▶ READING TEXT:
= = = = = = =

E.H. & Marie Whitehead would utilize the print and broadcast media platforms they built to support causes benefitting Rusk and Cherokee County for the next 66 years. Together, they successfully defended the operations of the Rusk State Hospital when Austin auditors suggested closure in the 1980s, 1990s and 2000s, saving almost 1,000 jobs in the area. The Whiteheads would go on to add an FM broadcast facility to the E.H. Whitehead Enterprises portfolio, when 97.7 KWRW signed on in 1981. At its peak, Whitehead Enterprises owned the Rusk Cherokeean, the Alto Herald, radio stations KTLU and KWRW-FM, as well as E-Z Vision Cable Company.

For many years, KTLU featured a full-service format with adult contemporary music, specialty shows, sports and news programming. Because 1580 was a daytimer at the time, 97.7 was able to broadcast into the night when 1580 was off the air.

On January 15, 2009, the longtime KTLU format changed from oldies to classic hits, simulcasting the FM sister 97.7 KWRW as Classic Hits 97.7.

After the death of E.H. Whitehead, the station's license was transferred to the Rusk Cherokeean newspaper and overseen by members of the Whitehead family. The beginning of big changes was on the horizon for the AM/FM pair in Rusk, Texas.

On May 15, 2015, KTLU split from its simulcast with 97.7 KWRW, which had been sold to Paul Gleiser and physically moved out of Rusk to operate as the FM counterpart to 600 KTBB in Tyler, relocated to 97.5 FM and relicensed to Troup, Texas. KTLU itself rebranded as "Classic Hits 103.9", simulcasted on FM translator K280CL 103.9 FM. K280CL simultaneously moved from its original transmission facility in Palestine, Texas to Rusk, Texas effectively replacing the lost KWRW 97.7 allocation that had been licensed to Rusk since 1981. K280CL now operates from the current KTLU (and former KWRW) tower site.

= = = = = = =

Collected data entries
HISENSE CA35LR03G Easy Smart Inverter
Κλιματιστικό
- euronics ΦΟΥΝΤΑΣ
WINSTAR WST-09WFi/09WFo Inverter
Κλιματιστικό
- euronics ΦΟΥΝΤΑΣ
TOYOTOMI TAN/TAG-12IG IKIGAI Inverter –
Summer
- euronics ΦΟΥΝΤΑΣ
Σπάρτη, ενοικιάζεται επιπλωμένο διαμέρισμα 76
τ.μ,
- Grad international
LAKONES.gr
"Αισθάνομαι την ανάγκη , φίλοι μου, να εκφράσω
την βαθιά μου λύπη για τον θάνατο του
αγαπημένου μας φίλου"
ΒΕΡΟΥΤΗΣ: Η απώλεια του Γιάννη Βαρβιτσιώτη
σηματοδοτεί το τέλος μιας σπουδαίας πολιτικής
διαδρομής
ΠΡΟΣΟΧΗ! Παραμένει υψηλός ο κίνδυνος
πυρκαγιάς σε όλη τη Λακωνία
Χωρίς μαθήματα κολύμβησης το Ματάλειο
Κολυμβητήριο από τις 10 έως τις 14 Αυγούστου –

= = = = = = =

▶ TASKS FOR THIS EXERCISE:
- a) Using the radio station history, decide whether each statement agrees with it: (i) KWRW began broadcasting in 1981; (ii) the Whiteheads' defense of the Rusk State Hospital saved about 500 jobs; (iii) in 2015 KTLU took the name "Classic Hits 97.5". For each, answer yes or no and quote the words of the text that settle it.
- b) Answer these questions from the radio station history, one per line:
(i) On what date did KTLU switch from oldies to classic hits?
(ii) To whom was the station's license transferred after E.H. Whitehead died?
(iii) In which town was K280CL's original transmission facility?
- c) Write a continuation of the radio station history, picking up after its final sentence.

▶ TASK RESPONSES:
- a)
(i) Yes: "when 97.7 KWRW signed on in 1981"
(ii) No: "saving almost 1,000 jobs in the area"
(iii) No: "KTLU itself rebranded as "Classic Hits 103.9""

- b)
(i) January 15, 2009
(ii) The Rusk Cherokeean newspaper
(iii) Palestine, Texas

- c)
On July 15, 2017, KTLU changed its format from classic hits to classic rock. On September 14, 2017, after 62 years of continuous ownership and operation, the Whitehead family sold KTLU & K280CL to Paul Coates' Coates Consulting, LLC. The sale of both facilities was consummated on December 13, 2017. Effective November 19, 2018, KTLU and K280CL were sold for $100,000 to East Texas Results Media, LLC, a partnership between Coates and Mike Huckabee.

East Texas Results Media closed the offices in Jacksonville, and took all six stations licensed to them silent as of July 1, 2019.

KZXM, KFRO-FM, KLJT, and KMPA have all since been sold to the Educational Radio Foundation of East Texas, owner and operator of Christian stations KVNE and KGLY. KTLU and KEBE were both silent, awaiting sale of the facilities to new ownership. Both facilities had until July 1, 2020 to return to broadcasting, or by law, the licenses for both would be revoked, and the facilities deleted.

On June 18, 2020, sister station KEBE returned to broadcasting, along with its associated FM translator, airing a classic hits format under the "K-Hits" branding. KTLU and K280CL also returned to the air utilizing the K-Hits branding and classic hits format, however, KEBE and KTLU were not simulcasting one another

On December 23, 2020, East Texas Results Media applied to relocate FM translator K280CL further north to Jacksonville, dropping two channels to 278 (103.5 MHz), and changing the translator's community of license to Jacksonville itself. Concurrently, Jacksonville licensed 104.7 K284CT, which repeats AM sister station 1400 KEBE, will move north out of Jacksonville and become a licensed Tyler station, under a separate proposal.

Effective March 30, 2021, East Texas Results Media sold KTLU, KEBE, and two translators to station operator Chisolm Trail Communications, LLC.

On July 16, 2022, KTLU dropped its simulcast with KOME-FM and went silent ahead of a pending sale.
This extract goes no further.